Cette bascule résulte du dévoilement, au cours du Séminaire XIV, du « grand secret » de la psychanalyse : « il n’y a pas d’acte sexuel »14. L’inconscient est un savoir, parce que le sujet y cherche une réponse à la question « qu’est-ce que le rapport sexuel ? », mais ce qu’il y trouve, c’est une jouissance – et une répétition15. À cette question, la vérité ne peut répondre, car il y a une « déficience, énonce Lacan dans L’Acte psychanalytique, qu’[elle] éprouve de son approche du champ sexuel16 ». Cette déficience, c’est sa connerie.
Nathalie Jaudel
[1] Lacan J., Le Séminaire, livre XIV, La Logique du fantasme, texte établi par J.-A. Miller, Paris, Seuil/Le Champ freudien éd., 2023, p. 409.
[2] Lacan J., « Variantes de la cure-type », Écrits, Paris, Seuil, 1966, p. 361.
[3] Cf. Miller J.-A., « Le paradoxe d’un savoir sur la vérité », La Cause freudienne, n°76, décembre 2010, p. 127-128.
[4] Lacan J., Le Séminaire, livre XV, L’Acte psychanalytique, texte établi par J.-A. Miller, Paris, Seuil/Le Champ freudien éd., 2024, p. 47.
[5] Miller J.-A., « Vers un signifiant nouveau », Comment finissent les analyses. Paradoxes de la passe, Paris, Navarin, 2022, p. 92.
[6] Cf.

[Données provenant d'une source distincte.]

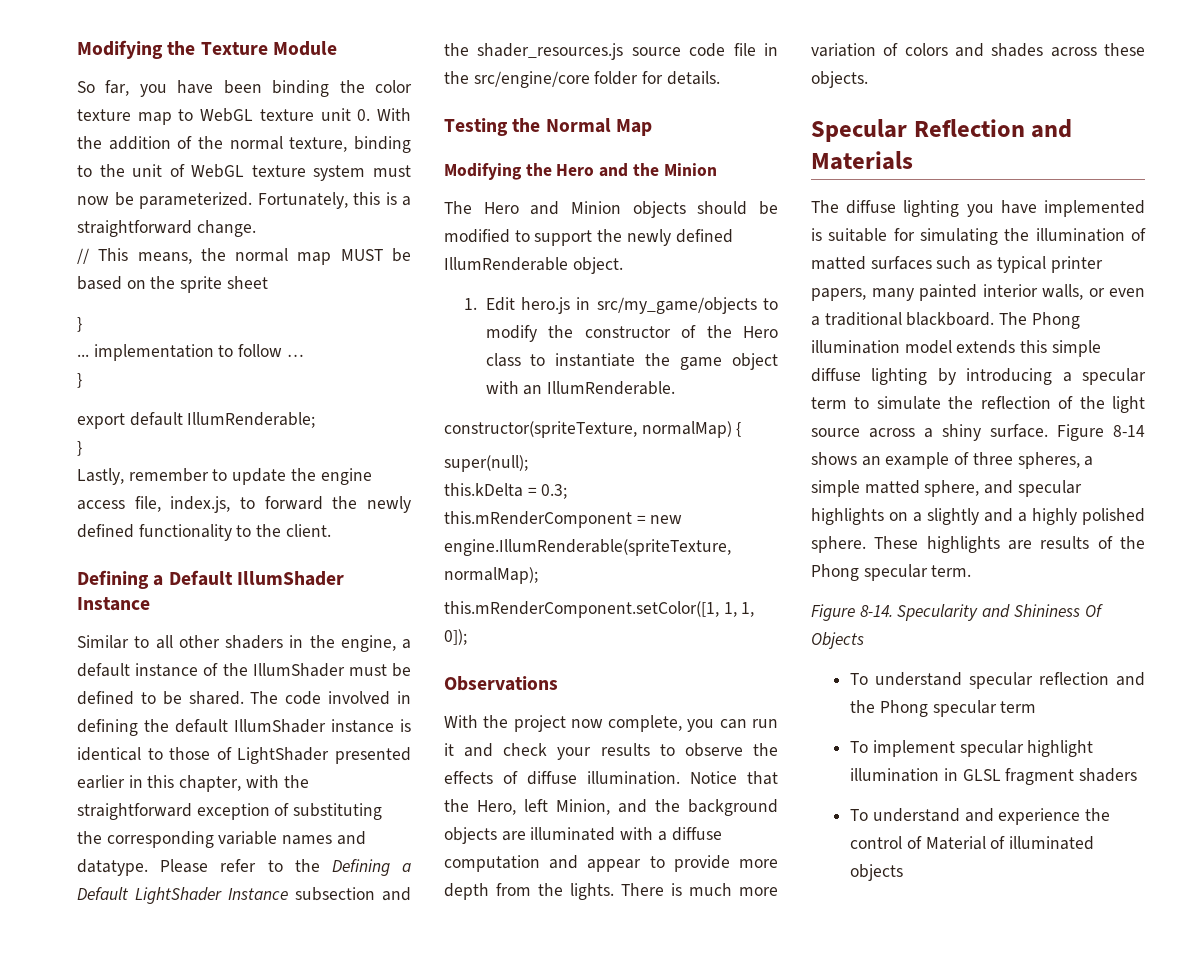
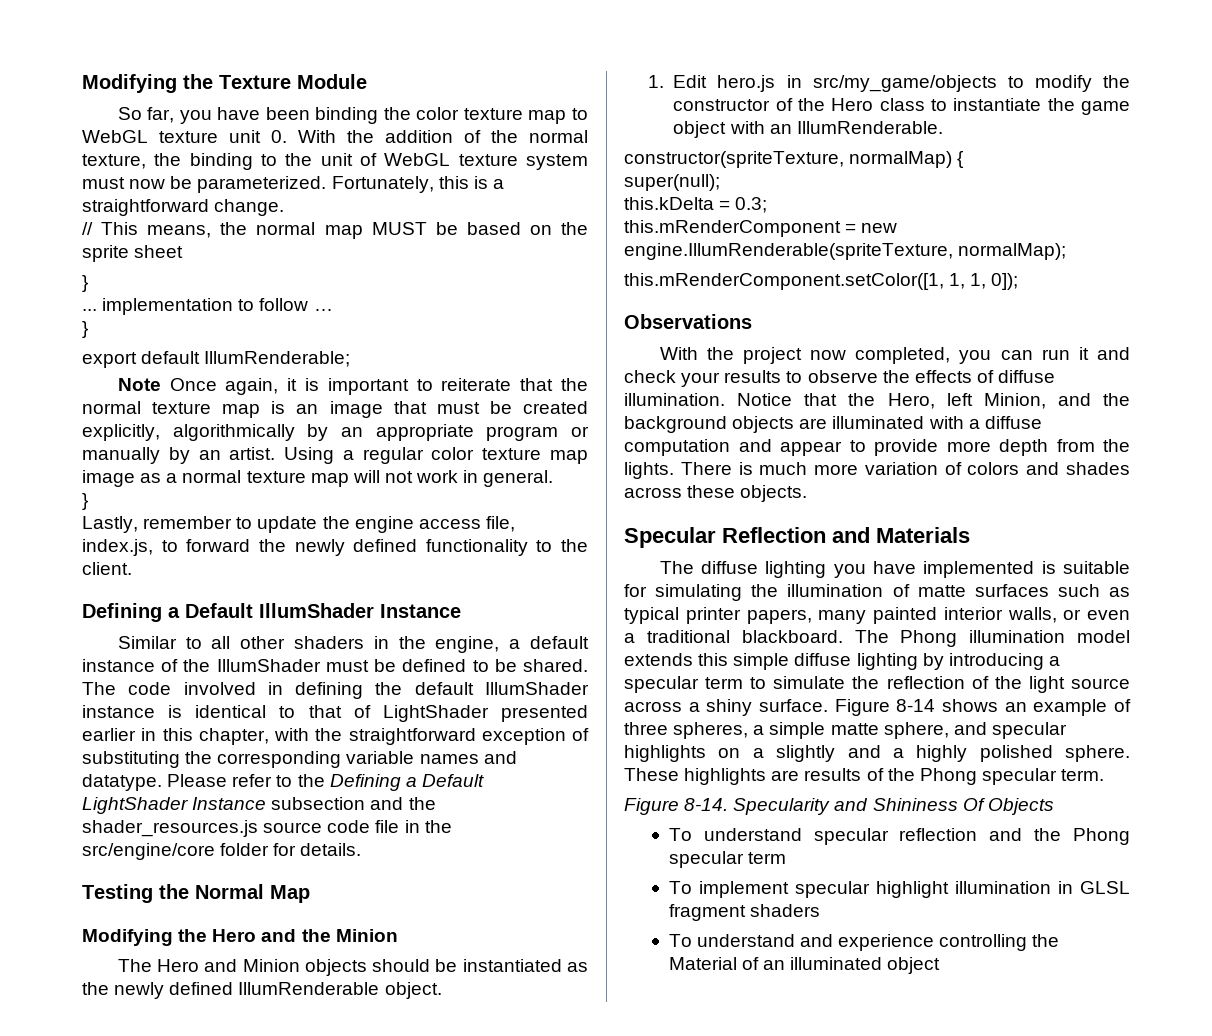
(348, 144) none -> [154,153,182,166] the
(316, 420) none -> [117,378,589,395] [82,401,588,418] [82,424,590,441] [82,447,588,464] [82,470,554,487] // Note Once again, it is important to reiterate that the normal texture map is an image that must be created explicitly, algorithmically by an appropriate program or manually by an artist. Using a regular color texture map image as a normal texture map will not work in general.
[169,747,211,760] those -> [308,705,342,718] that
[444,229,593,246] modified to support -> [462,959,588,972] instantiated as
[608,715,683,732] complete, -> [855,347,951,364] completed,
[811,256,866,270] matted -> [917,585,966,597] matte
[864,480,920,494] matted -> [830,723,879,735] matte
[1084,808,1110,821] [850,836,1094,850] [850,864,904,881] the control of Material of illuminated objects -> [939,934,1060,951] [668,957,941,974] controlling the Material of an illuminated object

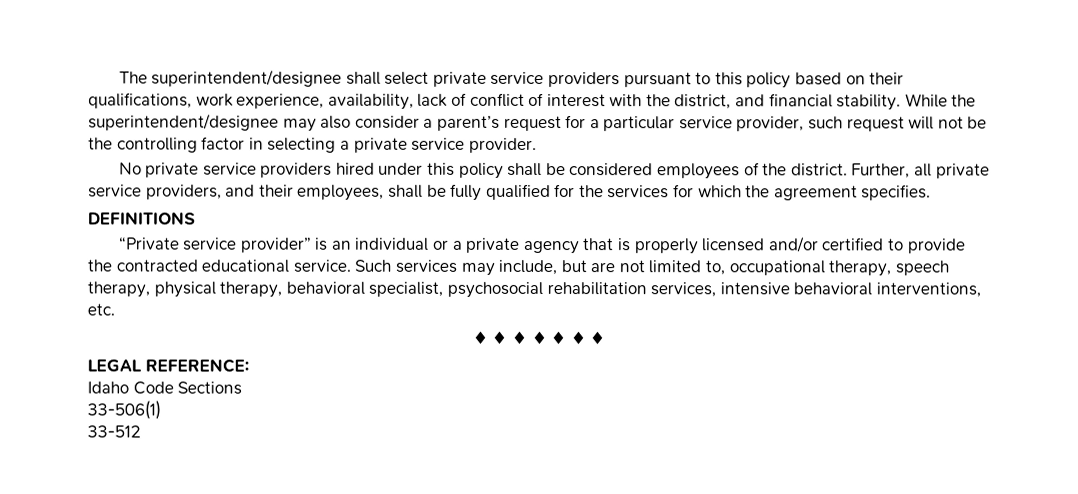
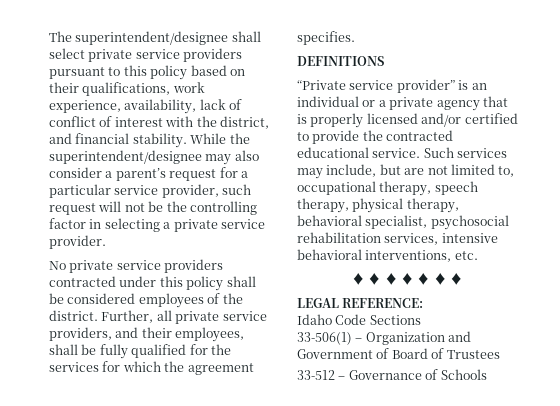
[335,162,375,175] hired -> [49,276,116,287] contracted
[87,425,141,438] // 33-512 -> [355,331,472,345] [297,348,500,359] [297,369,487,380] – Organization and Government of Board of Trustees // 33-512 – Governance of Schools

Laurent É., « Le choc de l’(a) vérité et du fantasme opaque du psychanalyste », L’Hebdo-Blog, n°343, 1er juillet 2024, publication en ligne (www.hebdo-blog.fr).
[7] Miller J.-A., « Le paradoxe d’un savoir sur la vérité », op. cit., p. 122.
[8] Lacan J., « Proposition du 9 octobre 1967 sur le psychanalyste de l’École », Autres écrits, Paris, Seuil, 2001, p. 249.
[9] Cf. Miller J.-A., « L’orientation lacanienne. Le banquet des analystes », enseignement prononcé dans le cadre du département de psychanalyse de l’université Paris 8, leçon du 29 novembre 1989, inédit. Voir aussi Miller J.-A., « Les conférences de Grenade : 2. Translations du savoir », 26 novembre 1989, disponible sur la chaîne YouTube Miller TV, notre traduction.
[10] Cf. Lacan J., Le Séminaire, livre XV, L’Acte psychanalytique, op. cit., p. 46.
[11] Cf. Miller J.-A., « Les conférences de Grenade : 1. Une éthique sans surmoi », 24 novembre 1989, disponible sur la chaîne YouTube Miller TV.
[12] Lacan J., Le Séminaire, livre XVII, L’Envers de la psychanalyse, texte établi par J.-A. Miller, Paris, Seuil, 1991, p. 32.
[13] Miller J.-A., « Logiques du non-savoir en psychanalyse », La Cause freudienne, n°75, juin 2010, p. 185.
[14] Lacan J., Le Séminaire, livre XIV, La Logique du fantasme, op. cit., p. 259.
[15] Miller J.-A., « L’orientation lacanienne. Le banquet des analystes », op. cit. Cf. aussi Miller J.-A., « Les conférences de Grenade : 2. Translations du savoir », op. cit.
[16] Lacan J., Le Séminaire, livre XV, L’Acte psychanalytique, op. cit., p. 48.